=== About this exercise ===
Set down the entries below once more, precisely as they stand.

[Document layout detection data]
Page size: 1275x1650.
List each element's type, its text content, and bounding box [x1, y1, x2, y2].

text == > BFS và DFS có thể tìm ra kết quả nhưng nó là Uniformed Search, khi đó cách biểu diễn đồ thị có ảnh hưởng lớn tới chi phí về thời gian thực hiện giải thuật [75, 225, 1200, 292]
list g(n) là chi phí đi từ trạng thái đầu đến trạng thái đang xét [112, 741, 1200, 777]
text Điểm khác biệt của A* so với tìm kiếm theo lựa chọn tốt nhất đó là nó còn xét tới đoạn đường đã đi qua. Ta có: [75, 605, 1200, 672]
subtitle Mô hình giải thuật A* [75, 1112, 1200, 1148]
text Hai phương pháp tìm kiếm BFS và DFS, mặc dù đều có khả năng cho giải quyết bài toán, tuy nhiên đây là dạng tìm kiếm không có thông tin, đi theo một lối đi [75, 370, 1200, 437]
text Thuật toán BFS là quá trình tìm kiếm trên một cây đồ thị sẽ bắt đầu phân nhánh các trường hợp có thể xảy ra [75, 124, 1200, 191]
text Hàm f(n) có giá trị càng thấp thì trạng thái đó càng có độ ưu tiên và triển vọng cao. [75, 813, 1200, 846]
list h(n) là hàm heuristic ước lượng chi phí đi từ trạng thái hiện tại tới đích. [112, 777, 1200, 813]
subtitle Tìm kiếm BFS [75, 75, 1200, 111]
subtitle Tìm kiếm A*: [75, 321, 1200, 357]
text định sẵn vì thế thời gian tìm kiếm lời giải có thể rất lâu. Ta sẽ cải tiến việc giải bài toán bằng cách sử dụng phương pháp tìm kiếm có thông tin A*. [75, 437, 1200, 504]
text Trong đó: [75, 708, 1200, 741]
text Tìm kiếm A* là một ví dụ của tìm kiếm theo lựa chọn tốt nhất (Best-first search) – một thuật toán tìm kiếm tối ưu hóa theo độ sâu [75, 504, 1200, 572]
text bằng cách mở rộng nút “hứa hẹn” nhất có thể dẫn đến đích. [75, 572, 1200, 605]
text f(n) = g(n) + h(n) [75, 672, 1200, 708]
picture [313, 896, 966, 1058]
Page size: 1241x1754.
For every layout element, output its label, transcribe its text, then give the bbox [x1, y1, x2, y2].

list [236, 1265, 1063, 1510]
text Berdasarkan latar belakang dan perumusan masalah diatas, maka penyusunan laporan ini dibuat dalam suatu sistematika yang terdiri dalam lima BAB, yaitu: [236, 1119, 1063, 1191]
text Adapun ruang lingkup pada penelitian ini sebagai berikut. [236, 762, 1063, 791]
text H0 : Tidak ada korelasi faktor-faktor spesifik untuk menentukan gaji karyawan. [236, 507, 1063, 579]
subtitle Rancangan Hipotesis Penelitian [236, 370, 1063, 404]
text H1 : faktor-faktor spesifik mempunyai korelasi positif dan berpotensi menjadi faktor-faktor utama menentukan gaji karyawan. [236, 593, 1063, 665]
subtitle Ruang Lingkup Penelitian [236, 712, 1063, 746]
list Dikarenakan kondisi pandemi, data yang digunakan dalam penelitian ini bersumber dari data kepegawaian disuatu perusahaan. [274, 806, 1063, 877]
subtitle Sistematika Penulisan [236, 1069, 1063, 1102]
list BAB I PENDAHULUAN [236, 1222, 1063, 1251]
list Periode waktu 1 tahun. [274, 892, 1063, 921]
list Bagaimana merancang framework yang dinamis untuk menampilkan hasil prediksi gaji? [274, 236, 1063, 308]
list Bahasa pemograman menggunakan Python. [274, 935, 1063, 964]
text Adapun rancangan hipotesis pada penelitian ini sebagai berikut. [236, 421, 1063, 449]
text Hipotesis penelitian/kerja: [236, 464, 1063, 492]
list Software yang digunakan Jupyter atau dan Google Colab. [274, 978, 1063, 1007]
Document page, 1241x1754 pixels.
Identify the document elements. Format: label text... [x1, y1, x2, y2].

=== Output for this task ===
Page size: 1275x1650.
List each element's type, its text content, and bounding box [x1, y1, x2, y2].

text == > BFS và DFS có thể tìm ra kết quả nhưng nó là Uniformed Search, khi đó cách biểu diễn đồ thị có ảnh hưởng lớn tới chi phí về thời gian thực hiện giải thuật [75, 225, 1200, 292]
list g(n) là chi phí đi từ trạng thái đầu đến trạng thái đang xét [112, 741, 1200, 777]
text Điểm khác biệt của A* so với tìm kiếm theo lựa chọn tốt nhất đó là nó còn xét tới đoạn đường đã đi qua. Ta có: [75, 605, 1200, 672]
subtitle Mô hình giải thuật A* [75, 1112, 1200, 1148]
text Hai phương pháp tìm kiếm BFS và DFS, mặc dù đều có khả năng cho giải quyết bài toán, tuy nhiên đây là dạng tìm kiếm không có thông tin, đi theo một lối đi [75, 370, 1200, 437]
text Thuật toán BFS là quá trình tìm kiếm trên một cây đồ thị sẽ bắt đầu phân nhánh các trường hợp có thể xảy ra [75, 124, 1200, 191]
text Hàm f(n) có giá trị càng thấp thì trạng thái đó càng có độ ưu tiên và triển vọng cao. [75, 813, 1200, 846]
list h(n) là hàm heuristic ước lượng chi phí đi từ trạng thái hiện tại tới đích. [112, 777, 1200, 813]
subtitle Tìm kiếm BFS [75, 75, 1200, 111]
subtitle Tìm kiếm A*: [75, 321, 1200, 357]
text định sẵn vì thế thời gian tìm kiếm lời giải có thể rất lâu. Ta sẽ cải tiến việc giải bài toán bằng cách sử dụng phương pháp tìm kiếm có thông tin A*. [75, 437, 1200, 504]
text Trong đó: [75, 708, 1200, 741]
text Tìm kiếm A* là một ví dụ của tìm kiếm theo lựa chọn tốt nhất (Best-first search) – một thuật toán tìm kiếm tối ưu hóa theo độ sâu [75, 504, 1200, 572]
text bằng cách mở rộng nút “hứa hẹn” nhất có thể dẫn đến đích. [75, 572, 1200, 605]
text f(n) = g(n) + h(n) [75, 672, 1200, 708]
picture [313, 896, 966, 1058]
Page size: 1241x1754.
For every layout element, output its label, transcribe its text, then give the bbox [x1, y1, x2, y2].

list [236, 1265, 1063, 1510]
text Berdasarkan latar belakang dan perumusan masalah diatas, maka penyusunan laporan ini dibuat dalam suatu sistematika yang terdiri dalam lima BAB, yaitu: [236, 1119, 1063, 1191]
text Adapun ruang lingkup pada penelitian ini sebagai berikut. [236, 762, 1063, 791]
text H0 : Tidak ada korelasi faktor-faktor spesifik untuk menentukan gaji karyawan. [236, 507, 1063, 579]
subtitle Rancangan Hipotesis Penelitian [236, 370, 1063, 404]
text H1 : faktor-faktor spesifik mempunyai korelasi positif dan berpotensi menjadi faktor-faktor utama menentukan gaji karyawan. [236, 593, 1063, 665]
subtitle Ruang Lingkup Penelitian [236, 712, 1063, 746]
list Dikarenakan kondisi pandemi, data yang digunakan dalam penelitian ini bersumber dari data kepegawaian disuatu perusahaan. [274, 806, 1063, 877]
subtitle Sistematika Penulisan [236, 1069, 1063, 1102]
list BAB I PENDAHULUAN [236, 1222, 1063, 1251]
list Periode waktu 1 tahun. [274, 892, 1063, 921]
list Bagaimana merancang framework yang dinamis untuk menampilkan hasil prediksi gaji? [274, 236, 1063, 308]
list Bahasa pemograman menggunakan Python. [274, 935, 1063, 964]
text Adapun rancangan hipotesis pada penelitian ini sebagai berikut. [236, 421, 1063, 449]
text Hipotesis penelitian/kerja: [236, 464, 1063, 492]
list Software yang digunakan Jupyter atau dan Google Colab. [274, 978, 1063, 1007]
Document page, 1241x1754 pixels.
Identify the document elements. Format: label text... [x1, y1, x2, y2].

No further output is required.